Slide Shows

Robert tracks me down at a cafe. “Doc Holliday sent me some more artwork. And I wanted you to see it.”

I get him a cup of coffee and bring it over to the table. He pulls a big manila envelope out of his bag and hands it to me. I empty its content out in front of me. A couple of dozen slides fall out.

I hold one up. The words “Greece” and “Hellas” (in Cyrillic letters) are stamped into the little white frame. It looks like it came from an educational filmstrip or some other commercially available slide show. I hold it up to a light so that I can make out the picture. It’s an image of a Greek ruin.

We go through the little pile one slide at a time. I look at the slide and describe it to him, then pass it along to Robert.

“Oh, that’s Greece? Interesting!” He squints carefully through the little window, letting it soak in. I’m not sure how much of the picture he can make out. (The word “Greece” will enter his vocabulary for a few days. “I was talking to this Greek guy . . .”)

There are a few more slides from the Greece series and there’s a batch of photos from Mt. Vesuvius, the captions printed on the frames are in Italian.

I come across the first personal slide in the collection and hold it up to the light, “This is a man. Who is this?”

“I don’t know.”

I look again and try to guess when the picture was taken based on the man’s clothes. Then I notice the fish. One would think that I’d notice the two foot long fish that he was holding out beside him in the classic, I caught this fish pose.
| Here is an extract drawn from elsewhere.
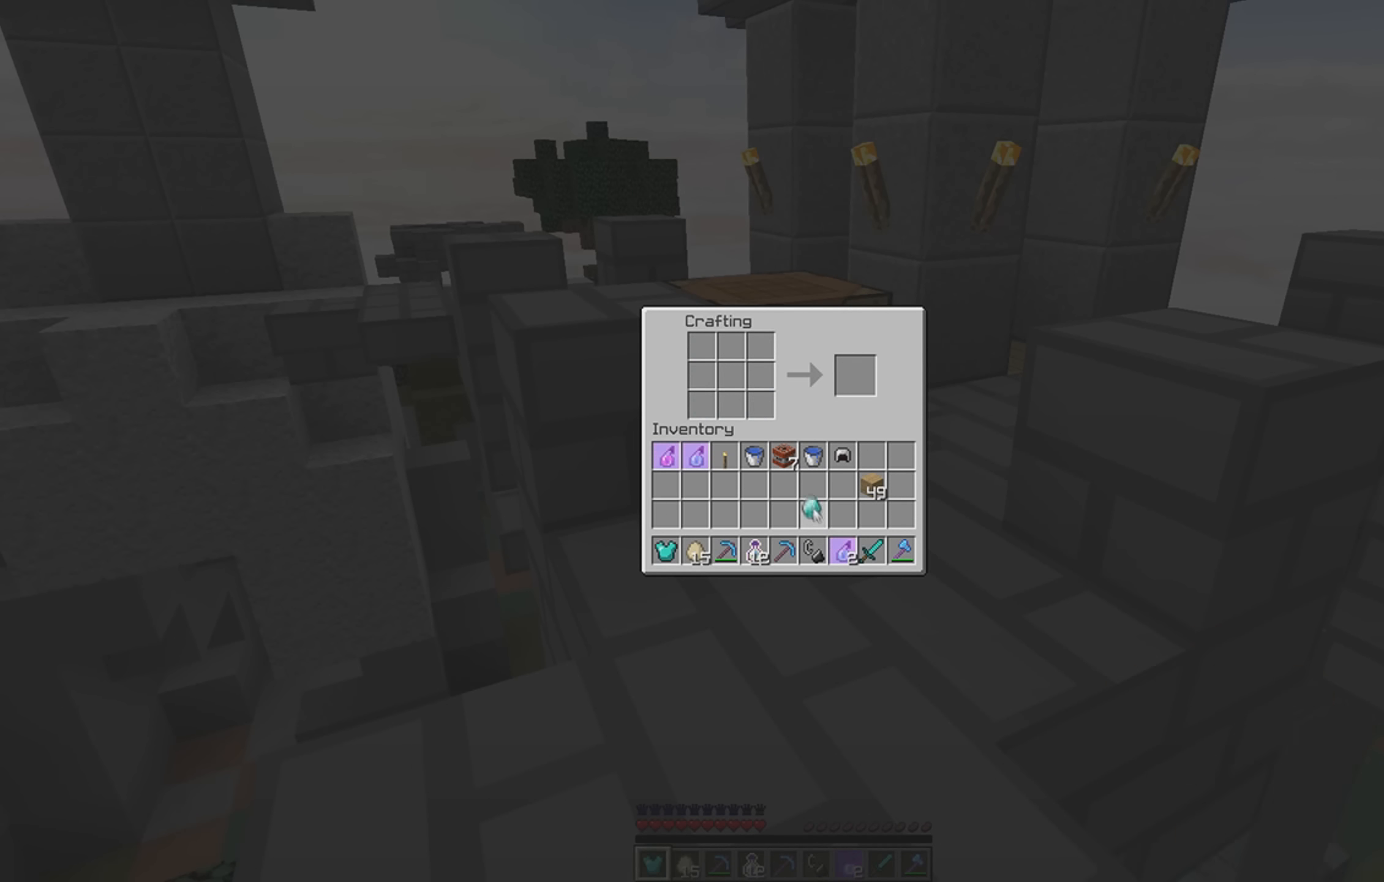
{"keys": [], "events": []}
There were a few more images of the fisherman and his family and a batch of tourist photos – from Copenhagen according to the handwritten caption on the frames.

Robert will produce another pile of slides every day until his supply is exhausted. Though the subjects of the slides are limited to the Greece, Mt. Vesuvius, fisherman, and Copenhagen sets, each day’s show will be different.